▸ **DIRECTIONS FOR THIS TASK**: If a line below contains the word "Help", count it; give only the total.

(Transcribed page contents)
++++++++++
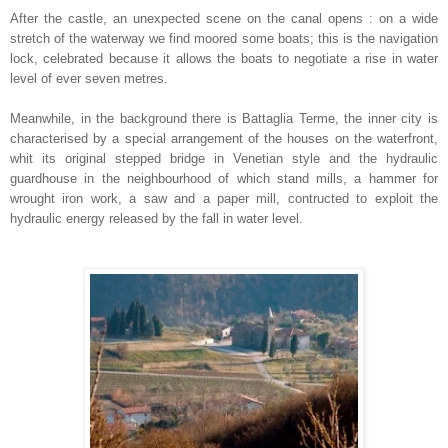
After the castle, an unexpected scene on the canal opens : on a wide
stretch of the waterway we find moored some boats; this is the navigation
lock, celebrated because it allows the boats to negotiate a rise in water
level of ever seven metres.
Meanwhile, in the background there is Battaglia Terme, the inner city is
characterised by a special arrangement of the houses on the waterfront,
whit its original stepped bridge in Venetian style and the hydraulic
guardhouse in the neighbourhood of which stand mills, a hammer for
wrought iron work, a saw and a paper mill, contructed to exploit the
hydraulic energy released by the fall in water level.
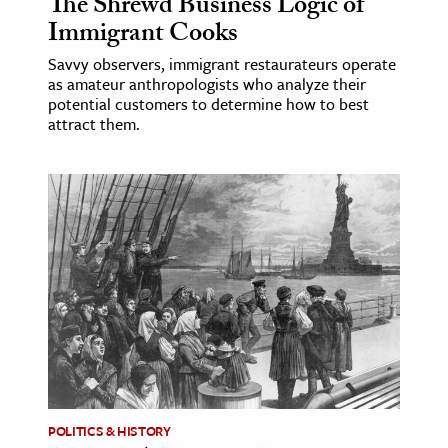
The Shrewd Business Logic of
Immigrant Cooks
Savvy observers, immigrant restaurateurs operate
as amateur anthropologists who analyze their
potential customers to determine how to best
attract them.
POLITICS & HISTORY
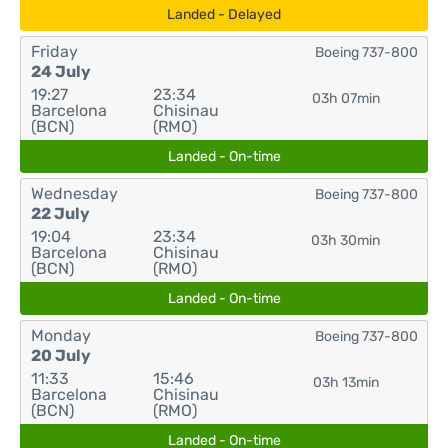
Landed - Delayed
Friday
Boeing 737-800
24 July
19:27
23:34
03h 07min
Barcelona
Chisinau
(BCN)
(RMO)
Landed - On-time
Wednesday
Boeing 737-800
22 July
19:04
23:34
03h 30min
Barcelona
Chisinau
(BCN)
(RMO)
Landed - On-time
Monday
Boeing 737-800
20 July
11:33
15:46
03h 13min
Barcelona
Chisinau
(BCN)
(RMO)
Landed - On-time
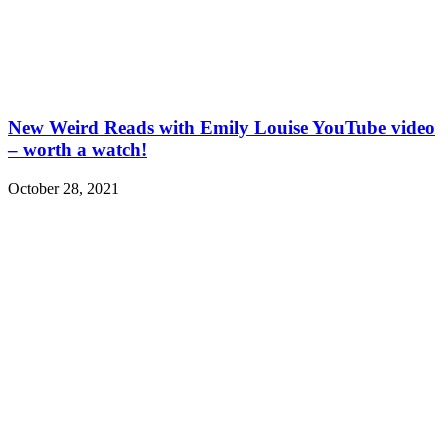
New Weird Reads with Emily Louise YouTube video
– worth a watch!
October 28, 2021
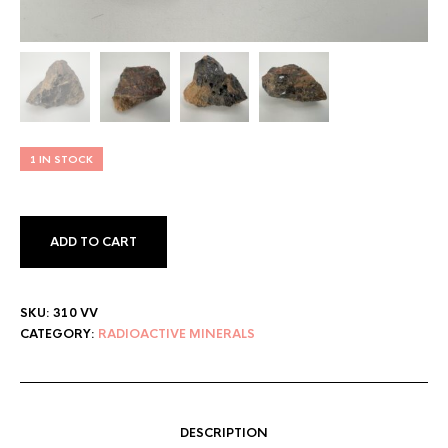
1 IN STOCK
ADD TO CART
SKU:
310 VV
CATEGORY:
RADIOACTIVE MINERALS
DESCRIPTION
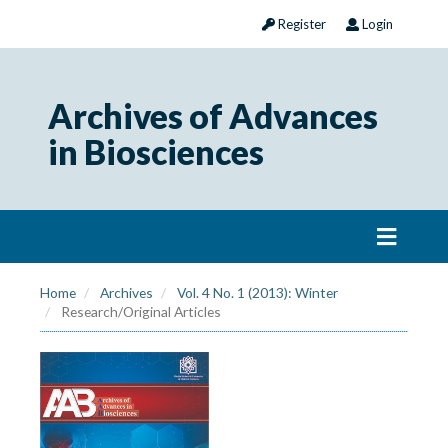
Register
Login
Archives of Advances
in Biosciences
Home
Archives
Vol. 4 No. 1 (2013): Winter
Research/Original Articles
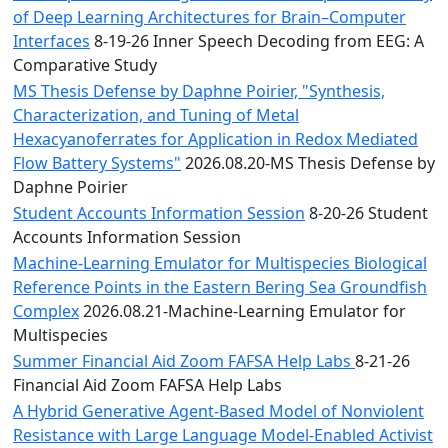
of Deep Learning Architectures for Brain–Computer
Interfaces
8-19-26 Inner Speech Decoding from EEG: A
Comparative Study
MS Thesis Defense by Daphne Poirier, "Synthesis,
Characterization, and Tuning of Metal
Hexacyanoferrates for Application in Redox Mediated
Flow Battery Systems"
2026.08.20-MS Thesis Defense by
Daphne Poirier
Student Accounts Information Session
8-20-26 Student
Accounts Information Session
Machine-Learning Emulator for Multispecies Biological
Reference Points in the Eastern Bering Sea Groundfish
Complex
2026.08.21-Machine-Learning Emulator for
Multispecies
Summer Financial Aid Zoom FAFSA Help Labs
8-21-26
Financial Aid Zoom FAFSA Help Labs
A Hybrid Generative Agent-Based Model of Nonviolent
Resistance with Large Language Model-Enabled Activist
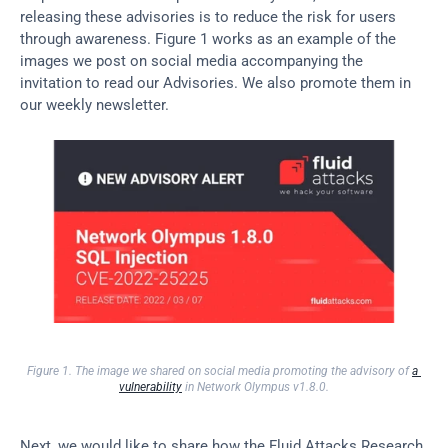
releasing these advisories is to reduce the risk for users 
through awareness. Figure 1 works as an example of the 
images we post on social media accompanying the 
invitation to read our Advisories. We also promote them in 
our weekly newsletter.
Figure 1. The image we shared on social media promoting the advisory of 
a 
vulnerability
 in Network Olympus v1.8.0.
Next, we would like to share how the Fluid Attacks Research 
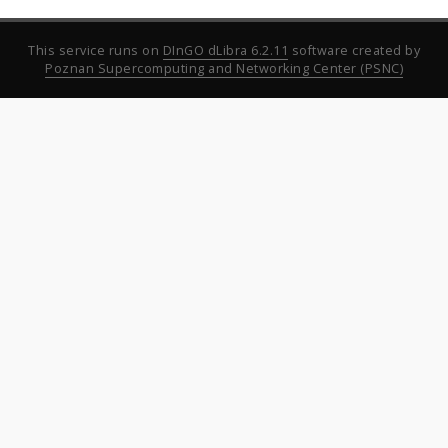
This service runs on
DInGO dLibra 6.2.11
software created by
Poznan Supercomputing and Networking Center (PSNC)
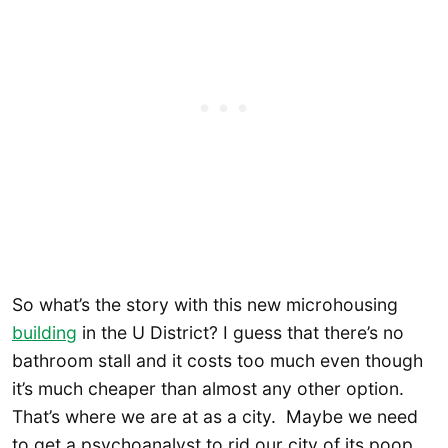
So what’s the story with this new microhousing
building
in the U District? I guess that there’s no
bathroom stall and it costs too much even though
it’s much cheaper than almost any other option.
That’s where we are at as a city. Maybe we need
to get a psychoanalyst to rid our city of its poop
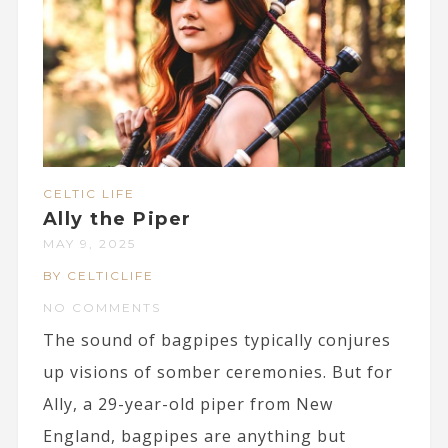
CELTIC LIFE
Ally the Piper
MAY 9, 2025
BY CELTICLIFE
NO COMMENTS
The sound of bagpipes typically conjures
up visions of somber ceremonies. But for
Ally, a 29-year-old piper from New
England, bagpipes are anything but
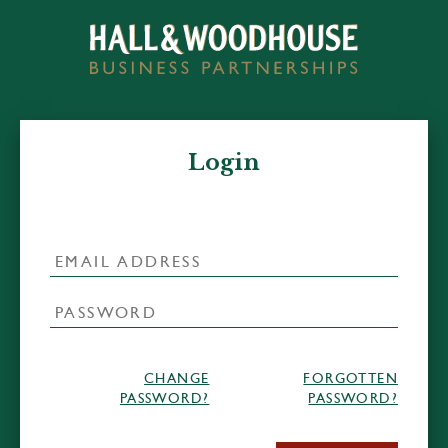
Login
CHANGE
FORGOTTEN
PASSWORD?
PASSWORD?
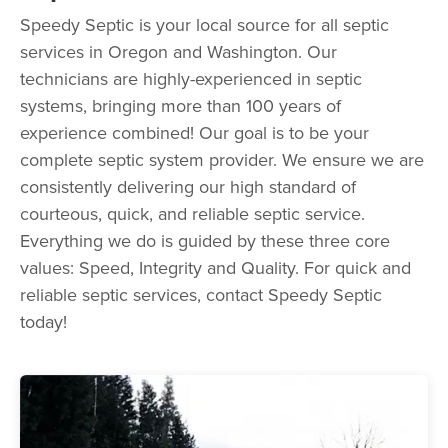
Speedy Septic is your local source for all septic
services in Oregon and Washington. Our
technicians are highly-experienced in septic
systems, bringing more than 100 years of
experience combined! Our goal is to be your
complete septic system provider. We ensure we are
consistently delivering our high standard of
courteous, quick, and reliable septic service.
Everything we do is guided by these three core
values: Speed, Integrity and Quality. For quick and
reliable septic services, contact Speedy Septic
today!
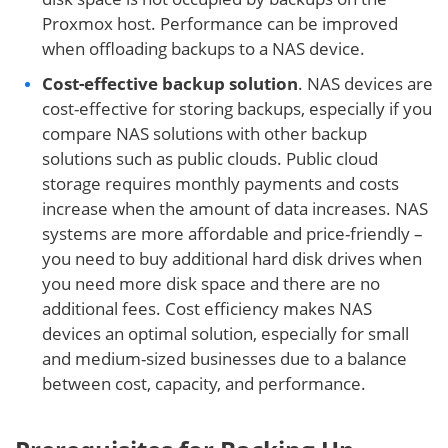
Proxmox host. Performance can be improved
when offloading backups to a NAS device.
Cost-effective backup solution
. NAS devices are
cost-effective for storing backups, especially if you
compare NAS solutions with other backup
solutions such as public clouds. Public cloud
storage requires monthly payments and costs
increase when the amount of data increases. NAS
systems are more affordable and price-friendly –
you need to buy additional hard disk drives when
you need more disk space and there are no
additional fees. Cost efficiency makes NAS
devices an optimal solution, especially for small
and medium-sized businesses due to a balance
between cost, capacity, and performance.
++++++++++
▸ **OUTPUT OF THE TASK**: 2